Ashley Bartholomew and Tomas Navarro: Pediatrics and Emergency Medicine
Ashley Bartholomew and Tomas Navarro will marry in May, so they did a couples match – a process that meant 15 or 16 interviews for each of them, Navarro said.
“We get to stay here,” Ashley announced to the Match Day audience.
“We wanted a top-quality program, and we were looking for a good mix of personality of the program and the community,” Navarro explained afterward. “We found when we traveled that we were basing our criteria on what we experienced here at the UA, so we’re very happy to be staying here.”
Navarro is going into emergency medicine. “I love being the ‘front doors’ of the hospital,” he said. “Any patient who presents is welcome and important. For me, emergency medicine is a stellar mix of pathology, procedures and fast-paced thinking.”
Bartholomew will go into pediatrics. “Kids are so resilient and fun,” she said. “I enjoy taking care of children and working with, and providing education for, their families. Pediatricians can provide a great support system for families, whether the kids are sick or healthy.
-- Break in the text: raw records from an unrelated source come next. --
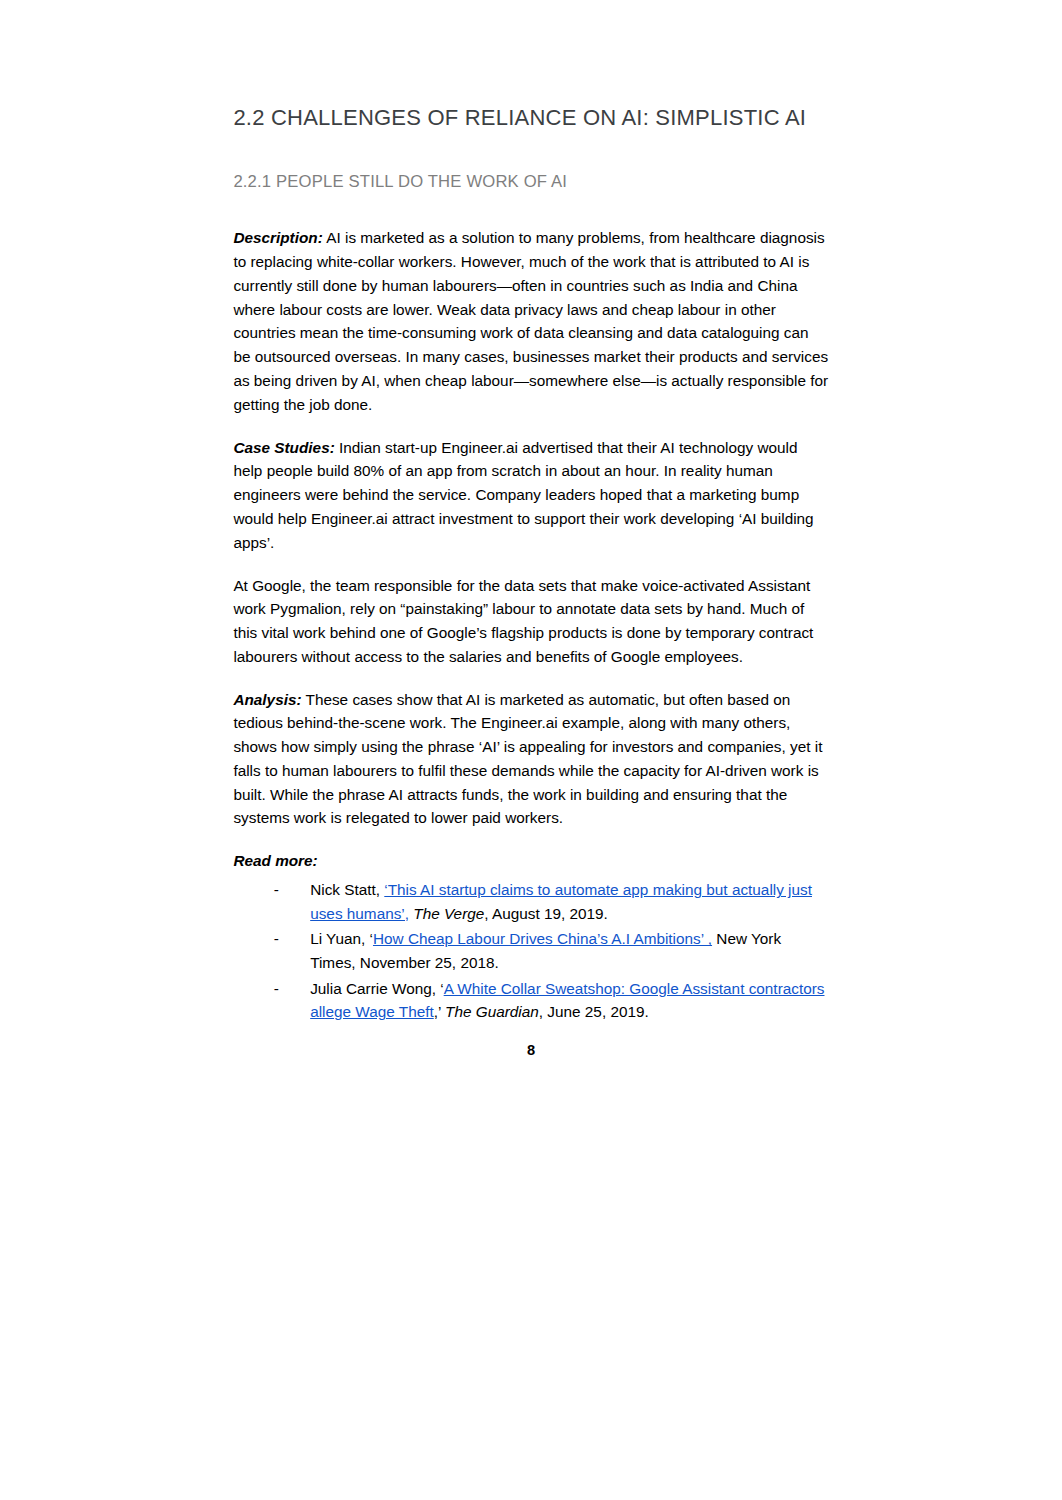2.2 CHALLENGES OF RELIANCE ON AI: SIMPLISTIC AI
2.2.1 PEOPLE STILL DO THE WORK OF AI
Description: AI is marketed as a solution to many problems, from healthcare diagnosis to replacing white-collar workers. However, much of the work that is attributed to AI is currently still done by human labourers—often in countries such as India and China where labour costs are lower. Weak data privacy laws and cheap labour in other countries mean the time-consuming work of data cleansing and data cataloguing can be outsourced overseas. In many cases, businesses market their products and services as being driven by AI, when cheap labour—somewhere else—is actually responsible for getting the job done.
Case Studies: Indian start-up Engineer.ai advertised that their AI technology would help people build 80% of an app from scratch in about an hour. In reality human engineers were behind the service. Company leaders hoped that a marketing bump would help Engineer.ai attract investment to support their work developing ‘AI building apps’.
At Google, the team responsible for the data sets that make voice-activated Assistant work Pygmalion, rely on “painstaking” labour to annotate data sets by hand. Much of this vital work behind one of Google’s flagship products is done by temporary contract labourers without access to the salaries and benefits of Google employees.
Analysis: These cases show that AI is marketed as automatic, but often based on tedious behind-the-scene work. The Engineer.ai example, along with many others, shows how simply using the phrase ‘AI’ is appealing for investors and companies, yet it falls to human labourers to fulfil these demands while the capacity for AI-driven work is built. While the phrase AI attracts funds, the work in building and ensuring that the systems work is relegated to lower paid workers.
Read more:
Nick Statt, ‘This AI startup claims to automate app making but actually just uses humans’, The Verge, August 19, 2019.
Li Yuan, ‘How Cheap Labour Drives China’s A.I Ambitions’ , New York Times, November 25, 2018.
Julia Carrie Wong, ‘A White Collar Sweatshop: Google Assistant contractors allege Wage Theft,’ The Guardian, June 25, 2019.
8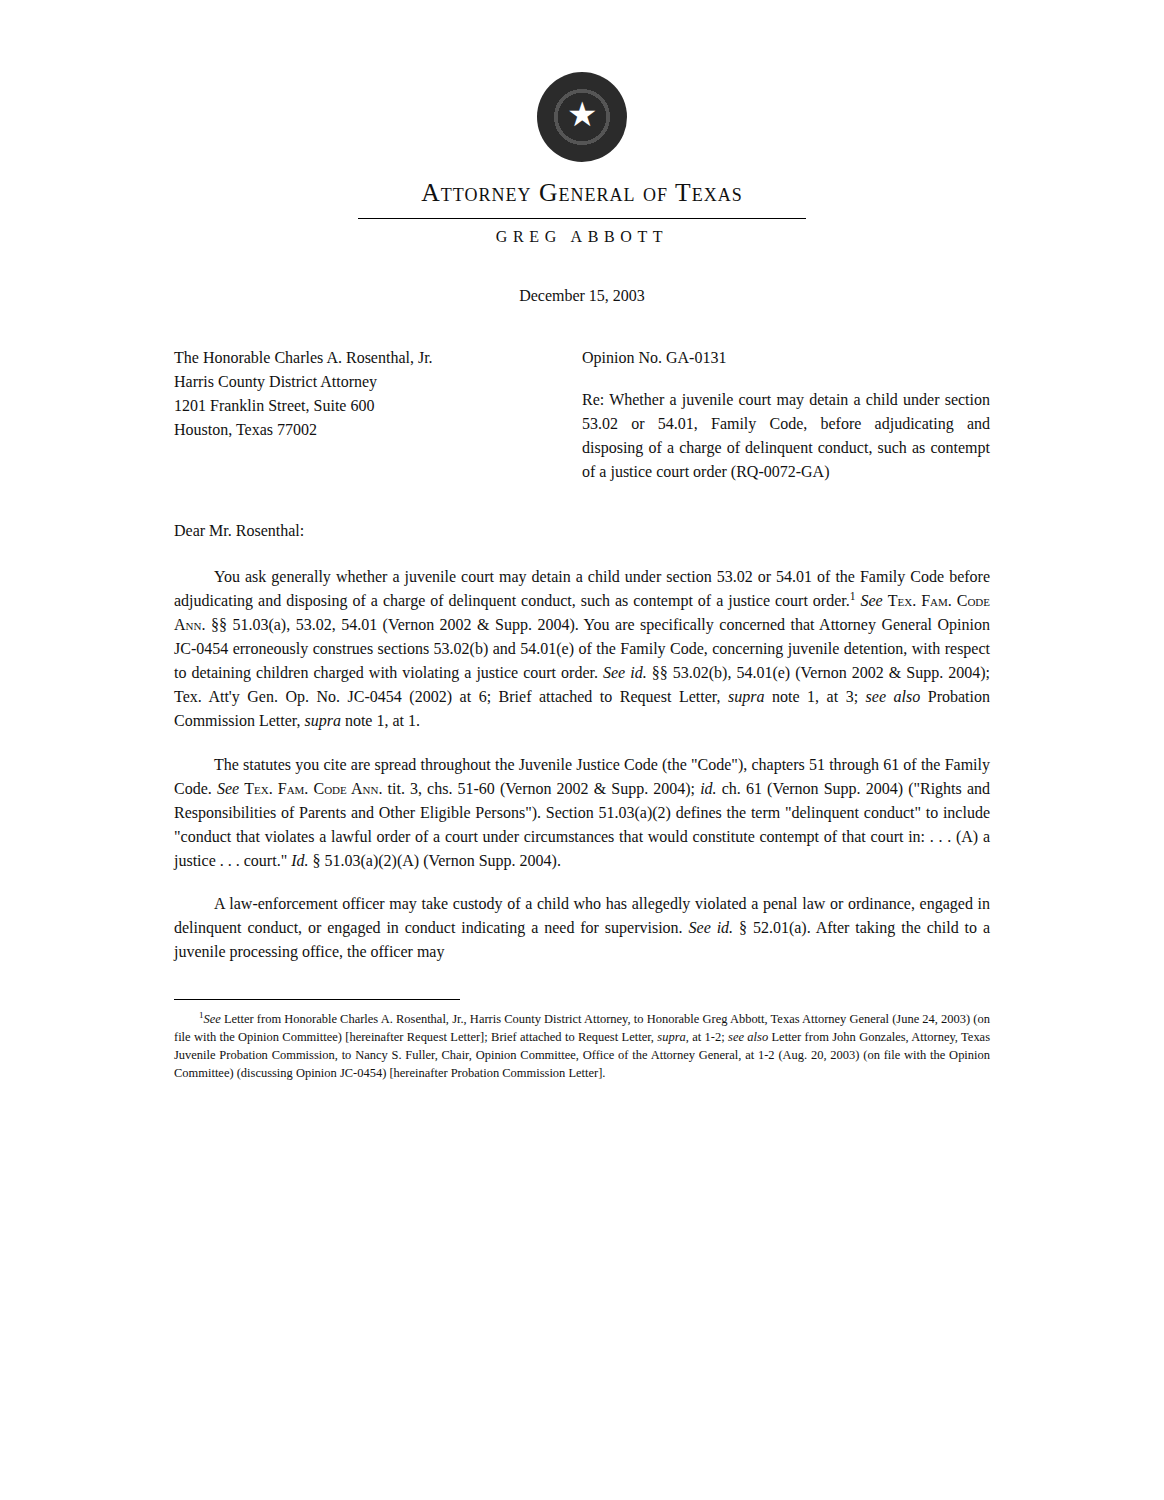Attorney General of Texas
Greg Abbott
December 15, 2003
| The Honorable Charles A. Rosenthal, Jr. Harris County District Attorney 1201 Franklin Street, Suite 600 Houston, Texas 77002 | Opinion No. GA-0131 Re: Whether a juvenile court may detain a child under section 53.02 or 54.01, Family Code, before adjudicating and disposing of a charge of delinquent conduct, such as contempt of a justice court order (RQ-0072-GA) |
Dear Mr. Rosenthal:
You ask generally whether a juvenile court may detain a child under section 53.02 or 54.01 of the Family Code before adjudicating and disposing of a charge of delinquent conduct, such as contempt of a justice court order.1 See Tex. Fam. Code Ann. §§ 51.03(a), 53.02, 54.01 (Vernon 2002 & Supp. 2004). You are specifically concerned that Attorney General Opinion JC-0454 erroneously construes sections 53.02(b) and 54.01(e) of the Family Code, concerning juvenile detention, with respect to detaining children charged with violating a justice court order. See id. §§ 53.02(b), 54.01(e) (Vernon 2002 & Supp. 2004); Tex. Att'y Gen. Op. No. JC-0454 (2002) at 6; Brief attached to Request Letter, supra note 1, at 3; see also Probation Commission Letter, supra note 1, at 1.
The statutes you cite are spread throughout the Juvenile Justice Code (the "Code"), chapters 51 through 61 of the Family Code. See Tex. Fam. Code Ann. tit. 3, chs. 51-60 (Vernon 2002 & Supp. 2004); id. ch. 61 (Vernon Supp. 2004) ("Rights and Responsibilities of Parents and Other Eligible Persons"). Section 51.03(a)(2) defines the term "delinquent conduct" to include "conduct that violates a lawful order of a court under circumstances that would constitute contempt of that court in: . . . (A) a justice . . . court." Id. § 51.03(a)(2)(A) (Vernon Supp. 2004).
A law-enforcement officer may take custody of a child who has allegedly violated a penal law or ordinance, engaged in delinquent conduct, or engaged in conduct indicating a need for supervision. See id. § 52.01(a). After taking the child to a juvenile processing office, the officer may
1See Letter from Honorable Charles A. Rosenthal, Jr., Harris County District Attorney, to Honorable Greg Abbott, Texas Attorney General (June 24, 2003) (on file with the Opinion Committee) [hereinafter Request Letter]; Brief attached to Request Letter, supra, at 1-2; see also Letter from John Gonzales, Attorney, Texas Juvenile Probation Commission, to Nancy S. Fuller, Chair, Opinion Committee, Office of the Attorney General, at 1-2 (Aug. 20, 2003) (on file with the Opinion Committee) (discussing Opinion JC-0454) [hereinafter Probation Commission Letter].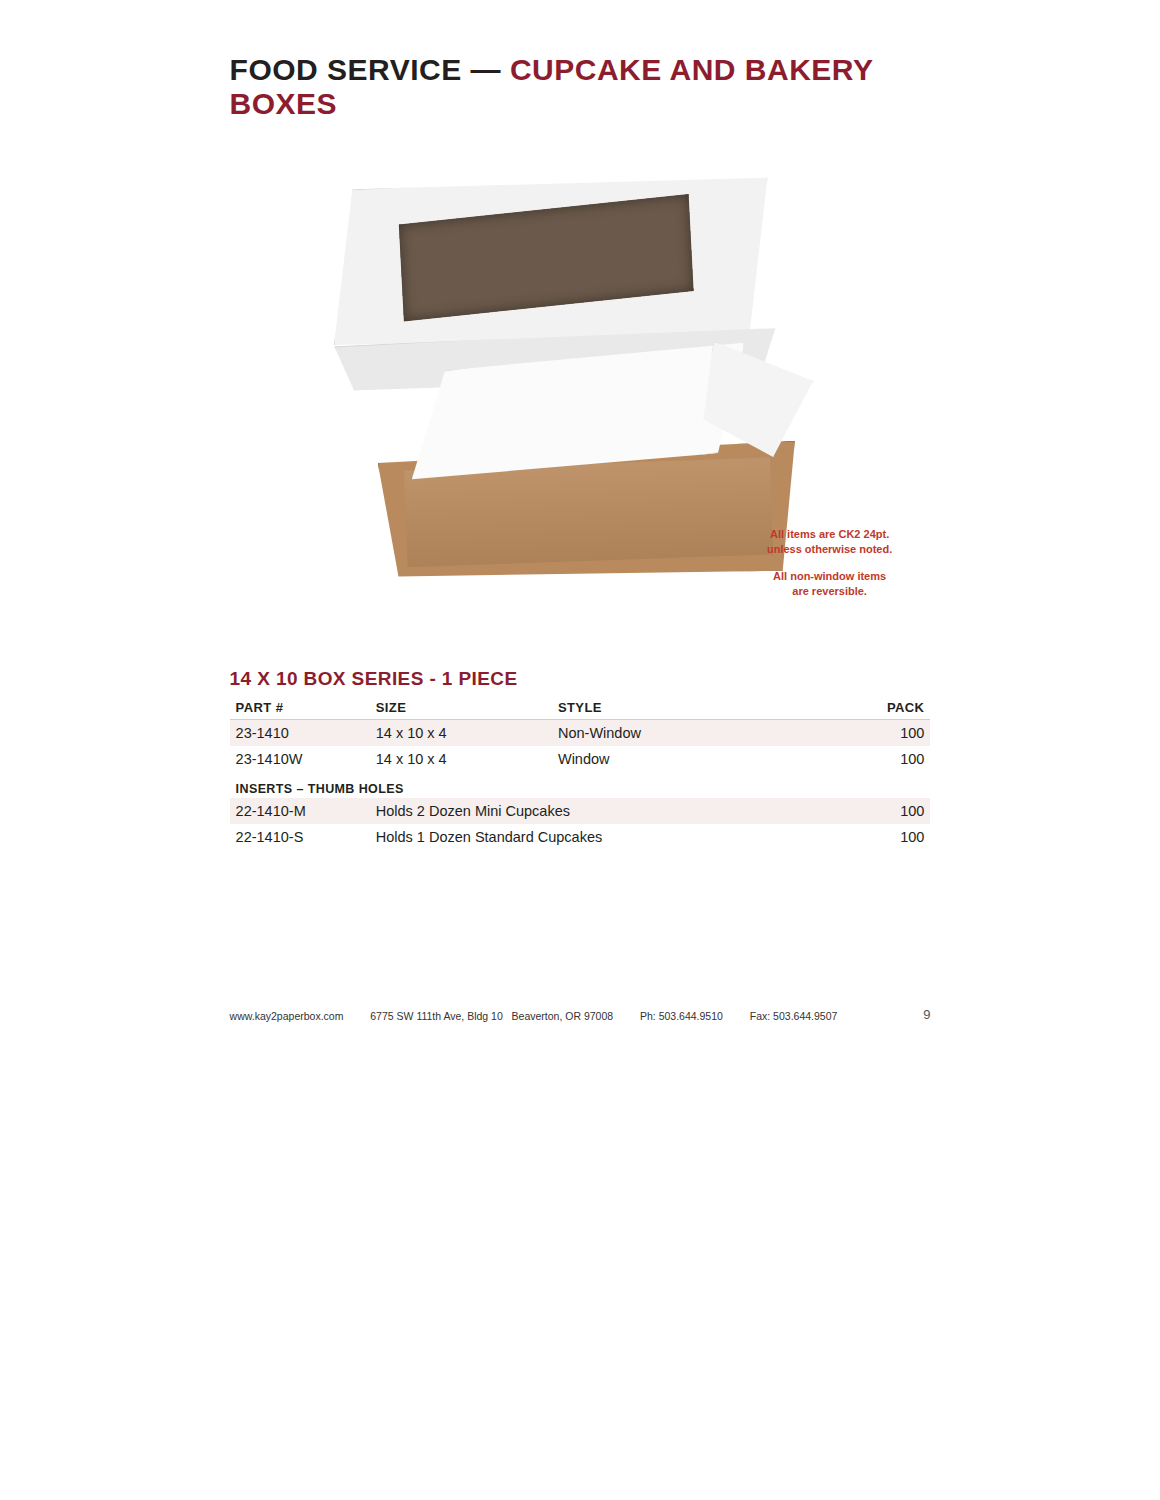Food Service — Cupcake and Bakery Boxes
All items are CK2 24pt.
unless otherwise noted.
All non-window items
are reversible.
14 x 10 Box Series - 1 Piece
| Part # | Size | Style | Pack |
| --- | --- | --- | --- |
| 23-1410 | 14 x 10 x 4 | Non-Window | 100 |
| 23-1410W | 14 x 10 x 4 | Window | 100 |
| Inserts – Thumb Holes |
| 22-1410-M | Holds 2 Dozen Mini Cupcakes | 100 |
| 22-1410-S | Holds 1 Dozen Standard Cupcakes | 100 |
www.kay2paperbox.com 6775 SW 111th Ave, Bldg 10 Beaverton, OR 97008 Ph: 503.644.9510 Fax: 503.644.9507 9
Both Bartholomew and Navarro, who grew up in Chandler and Yuma, respectively, hold bachelor’s degrees from the UA. Hers is in physiology, his in agricultural economics.
Of the 117 students, 54, or 46 percent, are going into primary care: internal medicine (23), pediatrics (21) and family medicine (10). Twenty-nine percent of UA medical students chose primary care residencies in 2013.
In addition, 49 of the 117 will be staying in Arizona – a predictor that they will stay here when they finish their residencies.
College of Medicine Orman Scholarship Fund
This year’s Match Day included a poignant tribute to Zach Orman, a member of the Class of 2014 who died last year in a hang-gliding accident. Traditionally, each student places $1 in a bowl when they get their Match Day envelope, and the money is given to the last student called to the stage. This year, the money will go to the College of Medicine’s Orman Scholarship Fund.
Photo: Jolomi Iyoha, in Match Day skit attire, celebrates with her sisters. From Left: Danielle, Isohe, Jolomi, Esosa and matched-out niece Naomi.